Terry: Sure. But I don’t think it’s always such a straightforward bias. Actually, abstraction seems to be having a fashion moment right now and is getting a good amount of critical attention. Just a slightly different looking abstraction than what I’m doing. There are a lot of parallels between my work and a painter like Joe Bradley, for instance, but on the surface our work looks very different. I think painting, particularly abstract painting, has had a tough time in the critical discourse ever since AbEx was superseded by Pop and Minimalism. I think there’s a lingering, unexamined mind-set that painting is inherently conservative and merely formal, that it’s naive and not “rigorous,” so it gets left out of the discourse (but left to dominate the market which fuels the fire even more). This distinction seems conservative in itself to me, and outmoded. Even the most de-materialized, conceptual practice has a formal dimension.

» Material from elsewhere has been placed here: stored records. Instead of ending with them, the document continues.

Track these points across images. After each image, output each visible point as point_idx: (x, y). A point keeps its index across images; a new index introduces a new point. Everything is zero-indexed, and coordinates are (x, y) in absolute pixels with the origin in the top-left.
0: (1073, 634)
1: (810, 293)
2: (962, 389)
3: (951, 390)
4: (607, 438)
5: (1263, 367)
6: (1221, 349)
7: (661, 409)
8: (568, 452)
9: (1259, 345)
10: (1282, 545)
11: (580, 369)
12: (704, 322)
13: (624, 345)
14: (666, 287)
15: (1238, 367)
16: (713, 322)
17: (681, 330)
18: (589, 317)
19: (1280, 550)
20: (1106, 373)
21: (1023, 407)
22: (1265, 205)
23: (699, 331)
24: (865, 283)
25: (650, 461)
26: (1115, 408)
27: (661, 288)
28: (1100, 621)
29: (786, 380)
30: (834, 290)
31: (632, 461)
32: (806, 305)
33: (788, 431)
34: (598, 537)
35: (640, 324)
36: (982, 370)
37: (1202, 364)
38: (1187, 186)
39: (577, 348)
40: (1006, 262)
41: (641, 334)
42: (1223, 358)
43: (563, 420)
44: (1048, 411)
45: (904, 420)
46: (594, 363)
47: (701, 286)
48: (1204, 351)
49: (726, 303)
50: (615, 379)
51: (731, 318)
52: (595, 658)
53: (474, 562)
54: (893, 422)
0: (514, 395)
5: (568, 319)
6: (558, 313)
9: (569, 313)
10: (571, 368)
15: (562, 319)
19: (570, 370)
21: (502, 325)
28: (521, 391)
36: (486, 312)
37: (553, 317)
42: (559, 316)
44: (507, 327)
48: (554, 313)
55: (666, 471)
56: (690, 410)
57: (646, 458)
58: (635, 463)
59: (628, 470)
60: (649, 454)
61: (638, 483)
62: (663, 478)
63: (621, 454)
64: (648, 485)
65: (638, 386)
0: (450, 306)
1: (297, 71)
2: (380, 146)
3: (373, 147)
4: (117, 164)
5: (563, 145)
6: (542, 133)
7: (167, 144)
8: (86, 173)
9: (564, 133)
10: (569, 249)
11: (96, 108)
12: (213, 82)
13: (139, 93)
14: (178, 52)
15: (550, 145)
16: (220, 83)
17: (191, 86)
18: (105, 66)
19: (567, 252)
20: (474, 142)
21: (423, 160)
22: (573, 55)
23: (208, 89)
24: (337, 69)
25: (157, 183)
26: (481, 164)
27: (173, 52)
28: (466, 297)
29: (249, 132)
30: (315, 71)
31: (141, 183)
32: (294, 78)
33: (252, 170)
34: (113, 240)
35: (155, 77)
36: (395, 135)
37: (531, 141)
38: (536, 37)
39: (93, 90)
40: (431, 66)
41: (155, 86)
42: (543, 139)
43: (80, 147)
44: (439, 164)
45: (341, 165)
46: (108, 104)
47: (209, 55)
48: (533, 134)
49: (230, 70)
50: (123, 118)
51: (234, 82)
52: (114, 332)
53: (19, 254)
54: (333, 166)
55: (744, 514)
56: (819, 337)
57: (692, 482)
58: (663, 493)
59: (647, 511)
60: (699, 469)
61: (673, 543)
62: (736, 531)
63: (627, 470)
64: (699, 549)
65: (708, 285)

Smith: How much control do you have over any of these images as they dry and form? Can you change them dramatically once the paint goes down or is it set after the initial shapes are made?

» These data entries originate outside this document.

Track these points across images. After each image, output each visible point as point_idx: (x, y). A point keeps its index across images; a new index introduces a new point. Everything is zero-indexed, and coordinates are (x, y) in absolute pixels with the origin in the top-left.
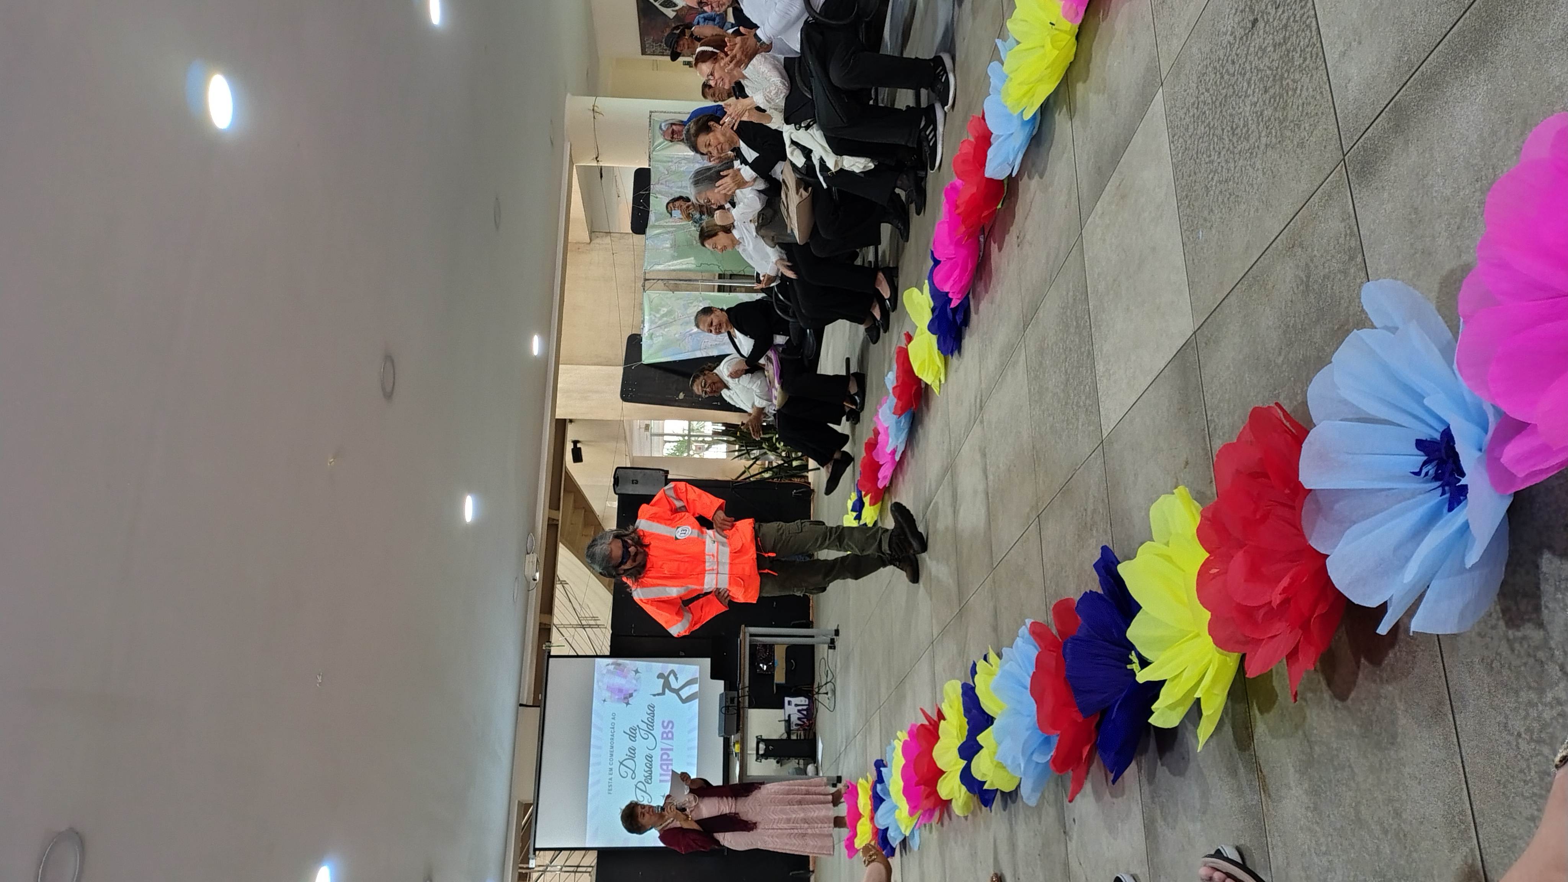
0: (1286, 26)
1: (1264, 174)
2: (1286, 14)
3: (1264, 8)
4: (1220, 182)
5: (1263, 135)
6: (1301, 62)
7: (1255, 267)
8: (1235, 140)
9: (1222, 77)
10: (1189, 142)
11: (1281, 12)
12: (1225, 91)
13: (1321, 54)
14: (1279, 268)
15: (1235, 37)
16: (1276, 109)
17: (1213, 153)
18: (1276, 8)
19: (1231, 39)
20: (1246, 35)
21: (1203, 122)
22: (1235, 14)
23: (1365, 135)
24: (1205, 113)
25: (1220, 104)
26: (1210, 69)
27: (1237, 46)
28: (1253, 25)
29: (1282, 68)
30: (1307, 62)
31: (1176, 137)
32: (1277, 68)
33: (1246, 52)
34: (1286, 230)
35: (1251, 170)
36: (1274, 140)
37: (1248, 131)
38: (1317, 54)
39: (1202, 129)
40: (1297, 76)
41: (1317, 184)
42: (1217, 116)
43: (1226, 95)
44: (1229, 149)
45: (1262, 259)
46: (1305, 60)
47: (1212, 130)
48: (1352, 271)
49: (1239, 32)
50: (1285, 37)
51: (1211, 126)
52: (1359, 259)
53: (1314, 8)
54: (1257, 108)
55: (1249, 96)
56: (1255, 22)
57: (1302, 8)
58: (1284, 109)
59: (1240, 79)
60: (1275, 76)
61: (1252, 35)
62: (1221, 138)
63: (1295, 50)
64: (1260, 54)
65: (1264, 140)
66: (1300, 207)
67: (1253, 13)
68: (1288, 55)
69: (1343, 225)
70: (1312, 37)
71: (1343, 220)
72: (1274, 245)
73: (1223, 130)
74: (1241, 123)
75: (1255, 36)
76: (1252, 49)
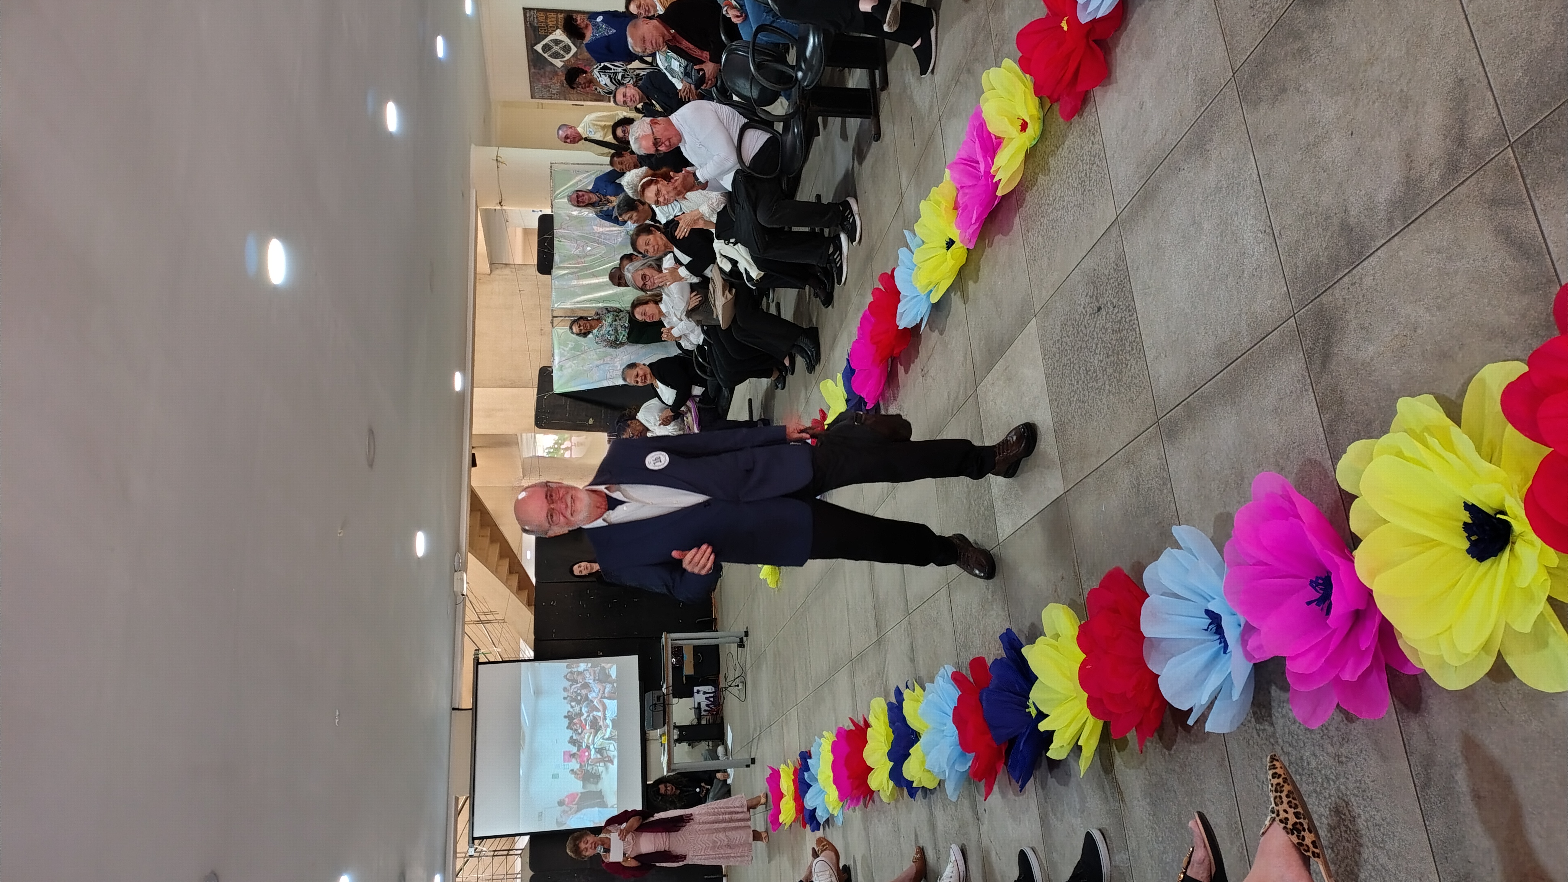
0: (1120, 322)
1: (1108, 409)
2: (1119, 315)
3: (1105, 302)
4: (1080, 401)
5: (1107, 383)
6: (1130, 349)
7: (1104, 466)
8: (1088, 378)
9: (1078, 333)
10: (1056, 364)
11: (1117, 311)
12: (1080, 343)
13: (1142, 350)
14: (1120, 472)
15: (1086, 312)
16: (1114, 371)
17: (1073, 379)
18: (1114, 307)
19: (1084, 312)
20: (1095, 314)
21: (1066, 356)
22: (1086, 296)
23: (1170, 413)
24: (1066, 350)
25: (1077, 351)
26: (1069, 323)
27: (1087, 317)
28: (1098, 311)
29: (1118, 348)
30: (1135, 351)
31: (1047, 357)
32: (1115, 346)
33: (1093, 324)
34: (1123, 450)
35: (1099, 403)
36: (1114, 390)
37: (1097, 376)
38: (1140, 349)
39: (1065, 360)
40: (1128, 358)
41: (1142, 430)
42: (1076, 357)
43: (1081, 347)
44: (1084, 382)
45: (1108, 462)
46: (1133, 349)
47: (1072, 365)
48: (1165, 491)
49: (1089, 310)
50: (1119, 328)
51: (1072, 360)
52: (1169, 486)
53: (1138, 320)
54: (1102, 365)
55: (1097, 354)
56: (1099, 309)
57: (1130, 316)
58: (1120, 374)
59: (1090, 340)
60: (1114, 350)
61: (1098, 316)
62: (1078, 372)
63: (1126, 339)
64: (1103, 331)
65: (1107, 387)
66: (1133, 438)
67: (1098, 302)
68: (1122, 341)
69: (1159, 461)
70: (1136, 337)
71: (1159, 459)
72: (1116, 456)
73: (1080, 367)
74: (1092, 369)
75: (1100, 317)
76: (1097, 325)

Terry: I have a lot of control over the types of processes I set in motion, and the resulting effects. And I frequently manipulate the shape while wet. But there is an aspect of chance inherent to all my procedures. Once the paint is down and setting, it’s down. All the elements are in themselves one-shot deals. But, I don’t actually paint on any of the cast acrylic surfaces that are the grounds for my paintings. I work on a large glass work table suspended on hydraulic jacks that allow me to tilt the table on both an x and a y axis in order to exploit gravitational effects. I also use other hands-off techniques like pressurized air bursts, wet on wet spreading, etc. to manipulate the paint. This is where I “breed” the forms; from there they are removed from the glass, edited, inventoried, and then they are applied to my surfaces. I have a lot of paint elements to pick and choose from as I work on a painting. Everything is transferred, even the gestural, Pollock-esque splatter fields, bit by bit. Sometimes, I’ll approximate the same form over and over until I have the most idealized version for the final piece.
Smith: I’ve noticed that people love your work. As in, I go “Hey, I’m doing an interview with this guy” and turn the screen around and they go “Ooooh, that’s great!” Have you noticed that the viewing public is viscerally taken by these images?
Terry: I’ve seen people lick my paintings and spontaneously make out in front of them. Babies love them too.
Smith: When’s your next show, project, etc?
Terry: I’m in a show curated by Joe Wolin, called “In the Splinter of the Mind’s Eye,” at the Philip Slein Gallery in St. Louis. It’s a group show about work that’s influenced equally by sci-fi and gestural abstraction. I’m also going to be included in a survey book on psychedelic and visionary art published by the San Antonio Museum of Art. And most likely a show at ATM Gallery coming up later this year.
Smith: Your pictures remind me of, for example, the famous Hubble photo of the Eagle Claw Nebula, or Herzog’s recent movie about Antarctica, yet, at the same time, the paintings freeze these images into a form where I can look at them in much greater detail and with much deeper and richer color than you can see in the images they echo. Do you feel like people look this closely at paintings? Why go to all that extra effort?
Terry: Some people do, some people don’t. The references you make in your question are the types of things that inspire me to make paintings. I also have to be inspired by my paintings in order make them. And I look closely. I guess, in terms of audience, I’m the first critic my work has to make it through. So I don’t really have any choice but to go through the effort.